Author details: EcoCommons Platform
Contact details: [email protected]
Copyright statement: This script is the product of EcoCommons platform.
Please refer to the EcoCommons website for more details:
https://www.ecocommons.org.au/
Date: October 2022
Generalised Dissimilarity Modelling (GDM) has become a widely-used method to link differences in composition between samples and explanatory environmental variables ("covariates"). The dependent or predicted variable in a GDM may be any form of distance or dissimilarity measure scaled to range between 0 (exactly matching pairs)and 1 (totally dissimilar pairs). GDMs may be fitted using any assemblage of covariates thought to be important in explaining the differences in composition between pairs of samples. Geographical distance can be optionally included as a covariate to account for distance-decay or "isolation by distance" (IBD) effects.
The prototype R-package, cmGDM
is designed to implement GDM
modelling as the first method within a new EcoCommons Community Modelling module. Fitting a GDM is performed by the R-package gdm
available from the CRAN repository . cmGDM
has been designed to implement a simple, robust workflow for basic fitting, review and reporting of GDMs.
In the near future, this material may form part of comprehensive support materials available to EcoCommons users.

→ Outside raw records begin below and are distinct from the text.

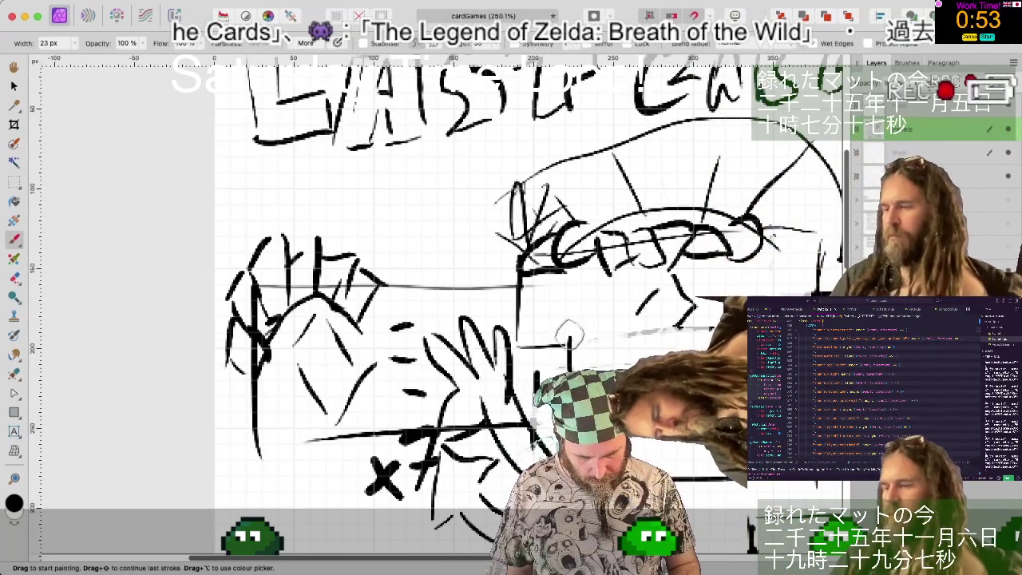
left_click_drag(569, 333, 718, 323)
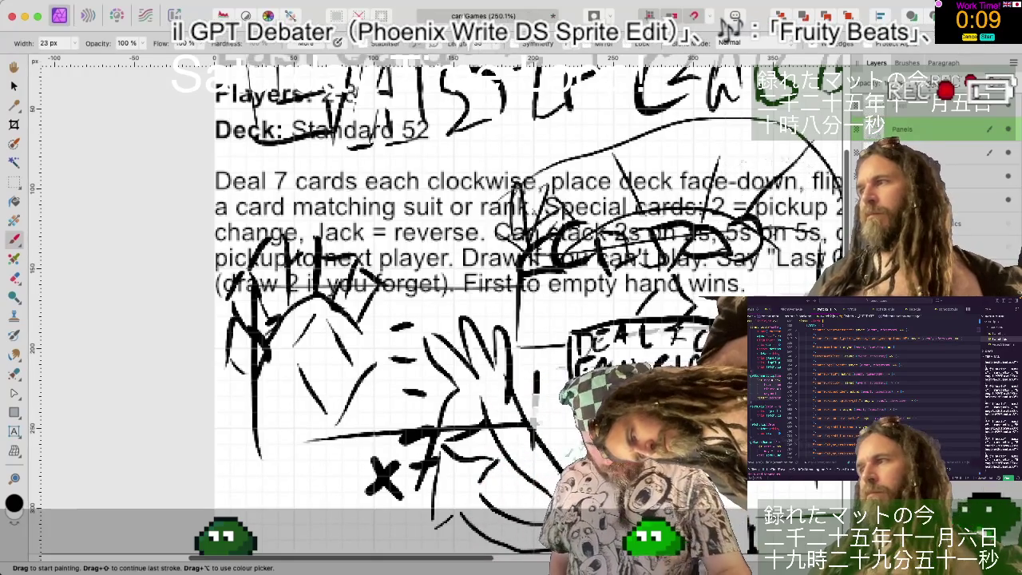
- Move to the right panel and dab ink dots on the sketch, undoing a stray one
scroll(475, 352, "right", 4)
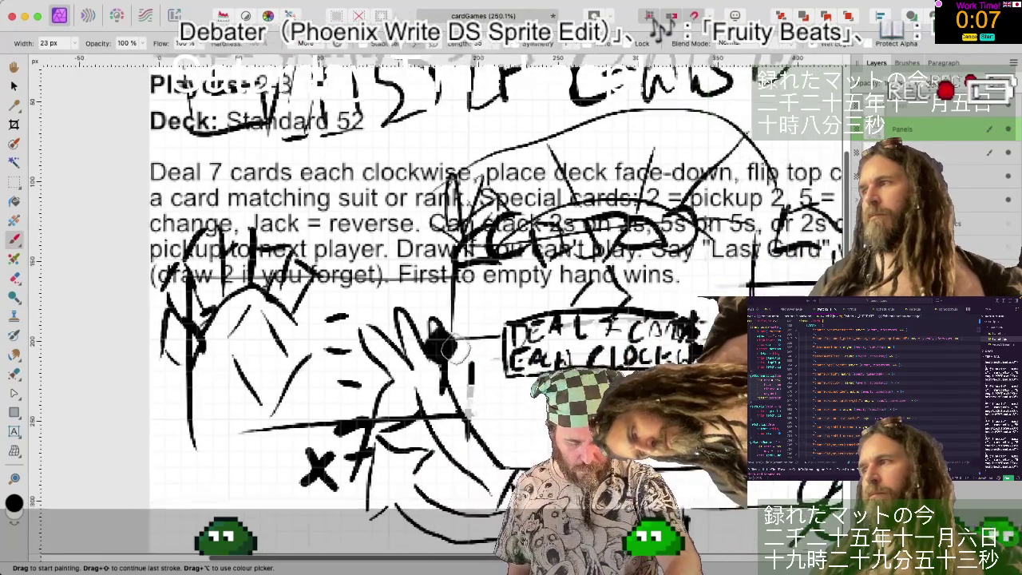
scroll(471, 351, "right", 5)
scroll(463, 350, "down", 3)
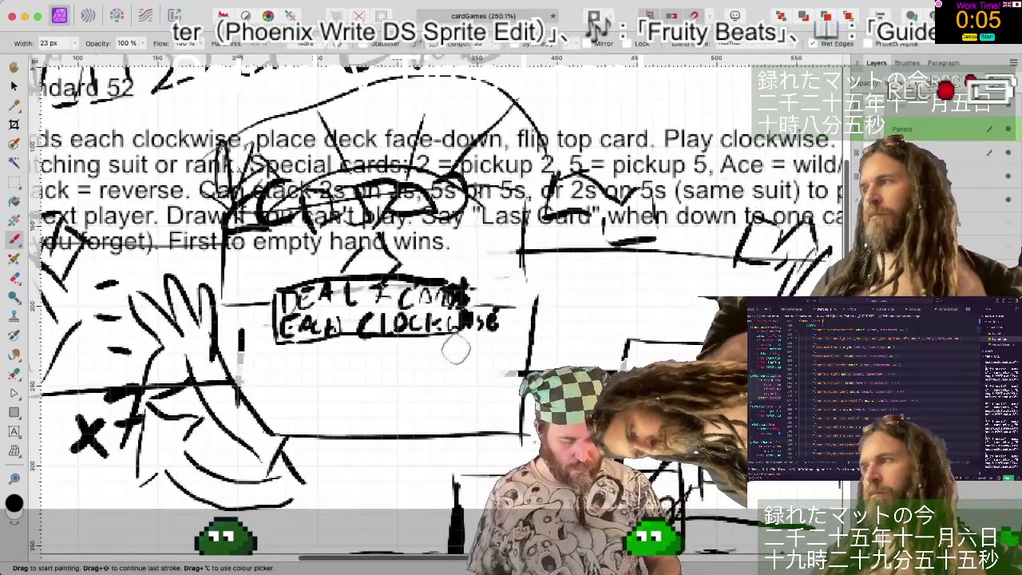
left_click(641, 279)
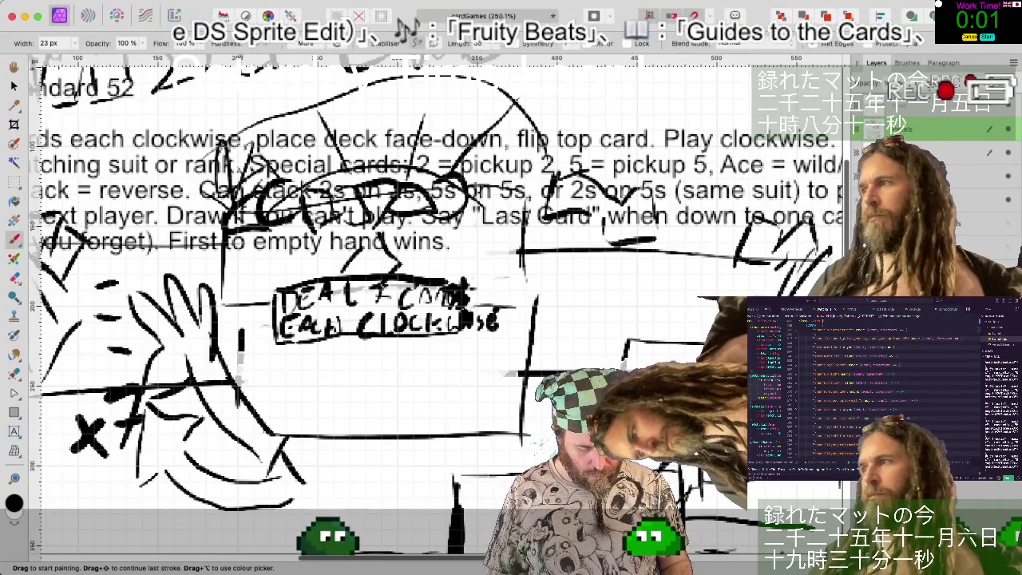
scroll(667, 311, "down", 1)
scroll(436, 314, "down", 3)
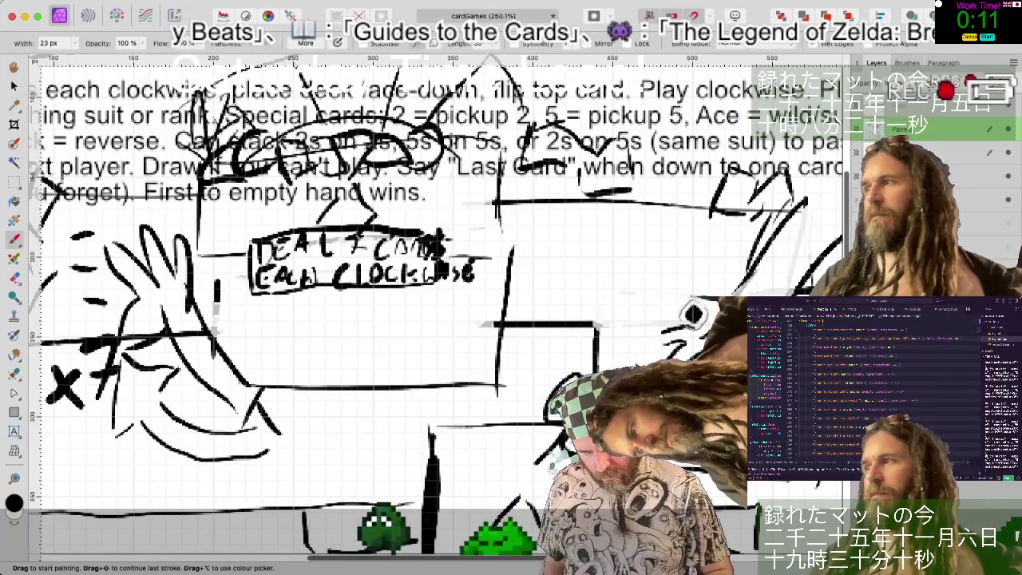
key("b")
left_click(667, 227)
key("ctrl+z")
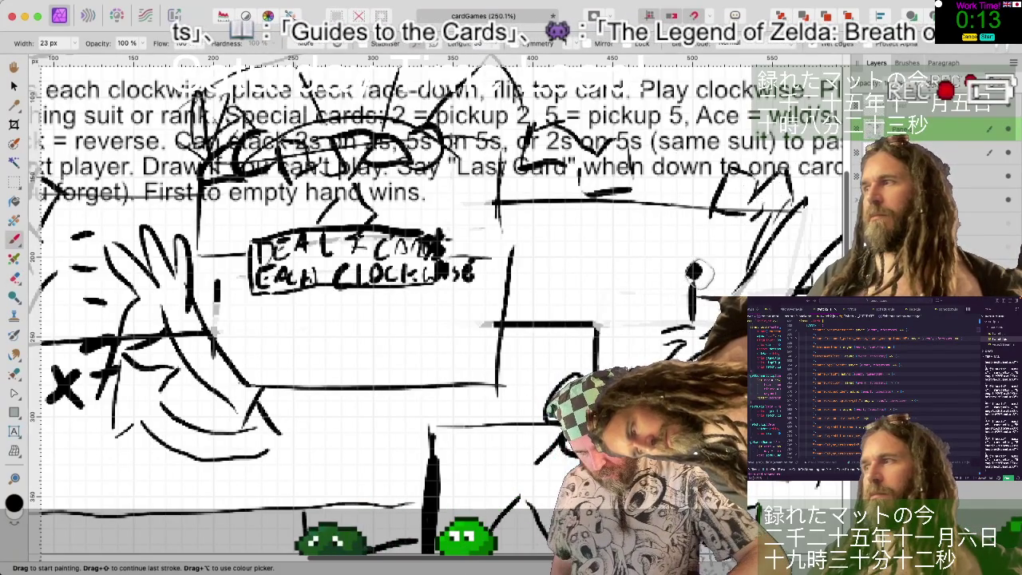
- Draw the new caption box edge, thin the brush to 14 px, and erase the overlapping line end
mouse_move(701, 276)
left_mouse_down()
mouse_move(563, 276)
mouse_move(559, 325)
mouse_move(688, 326)
left_mouse_up()
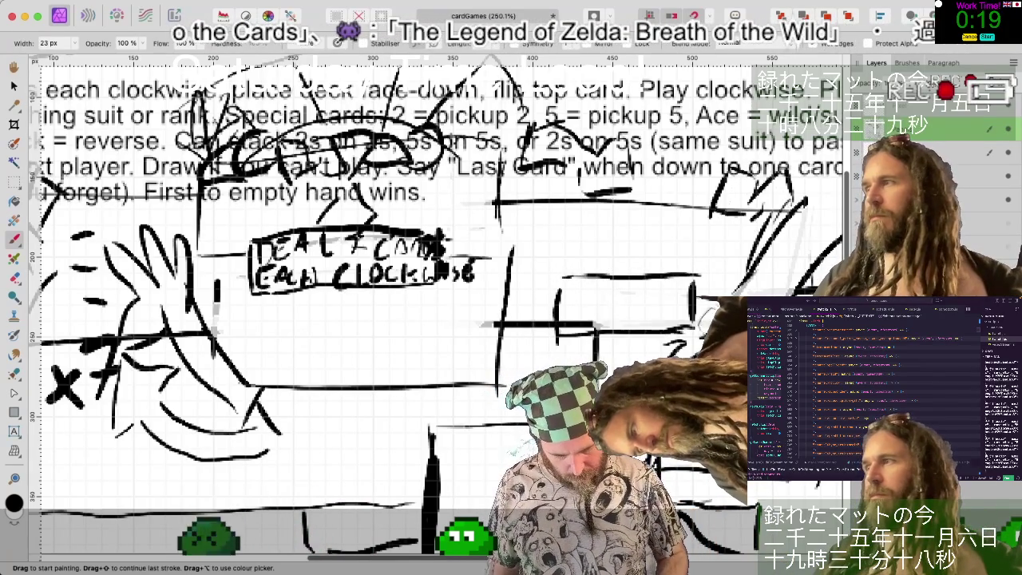
key("bracketleft")
key("bracketleft")
key("bracketleft")
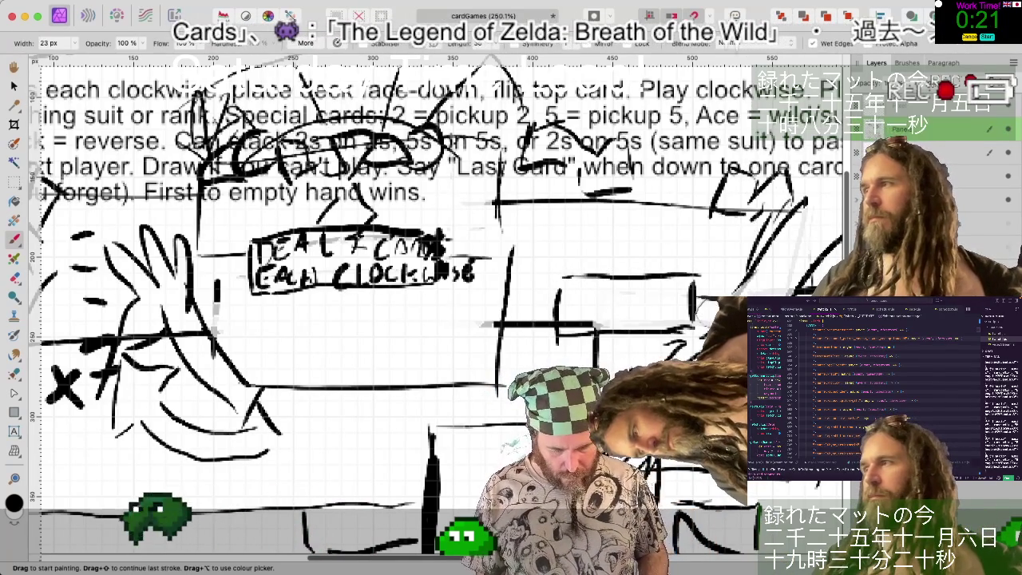
key("e")
left_click_drag(590, 326, 563, 324)
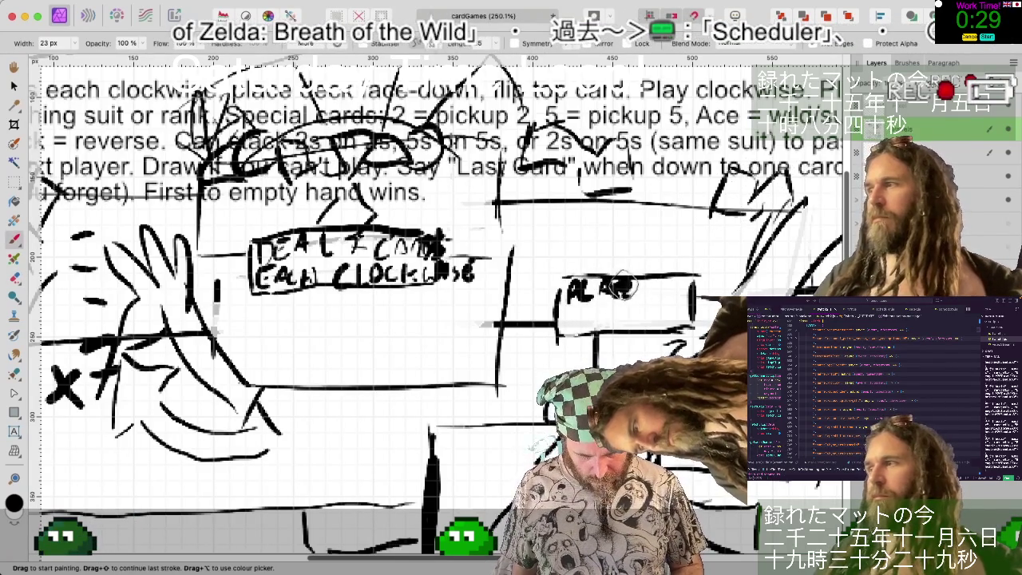
- Hand-letter 'PLACE DECK' with 'FACE DOWN' beneath it inside the caption box
left_click_drag(653, 297, 701, 293)
mouse_move(569, 308)
left_mouse_down()
mouse_move(564, 327)
mouse_move(581, 306)
mouse_move(642, 327)
mouse_move(707, 307)
left_mouse_up()
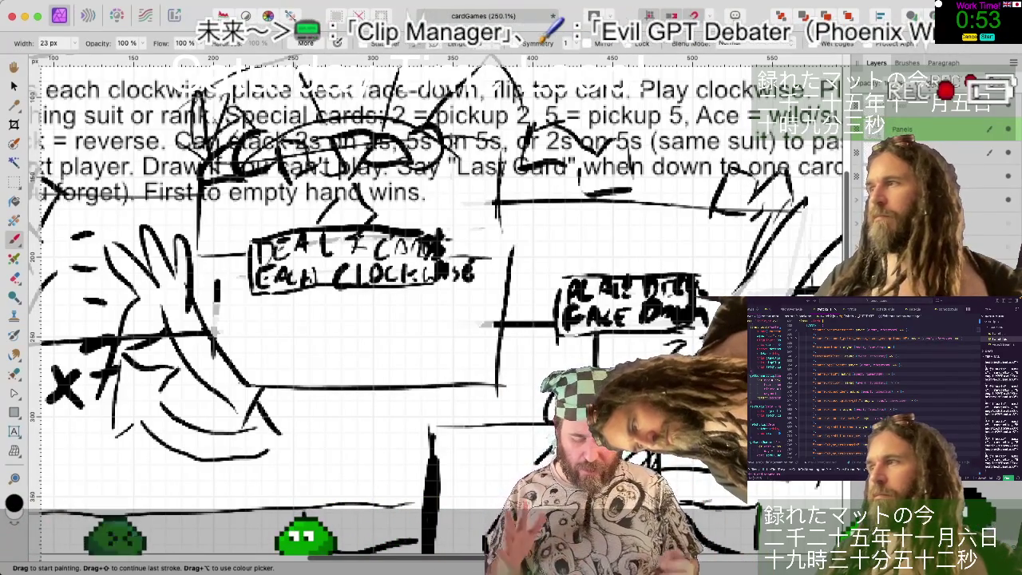
scroll(439, 303, "down", 1)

If you have any corrections or suggestions, please contact the EcoCommons support and communications team.
This document provides an outline of a prototype R-package, cmGDM, which is designed to implement GDM modelling as the first method within a new EcoCommons Community Modelling module. Fitting a GDM is performed by the R-package gdm available from the CRAN repository. cmGDM has been designed to implement a simple, robust workflow for basic fitting, review and reporting of GDMs.
1. One streamlined protocol for data collation & upload
The R-package gdm
provides a preparatory function, formatsitepair(), which allows users to present data components in four formats, or "bioformats" in gdm
terminology, which are then compiled into a data table used by the function gdm() to fit the model. Although this flexibility is suitable for experienced R users, it can be very challenging for casual users to make appropriate choices among numerous possible combinations, and prepare data components in the required formats.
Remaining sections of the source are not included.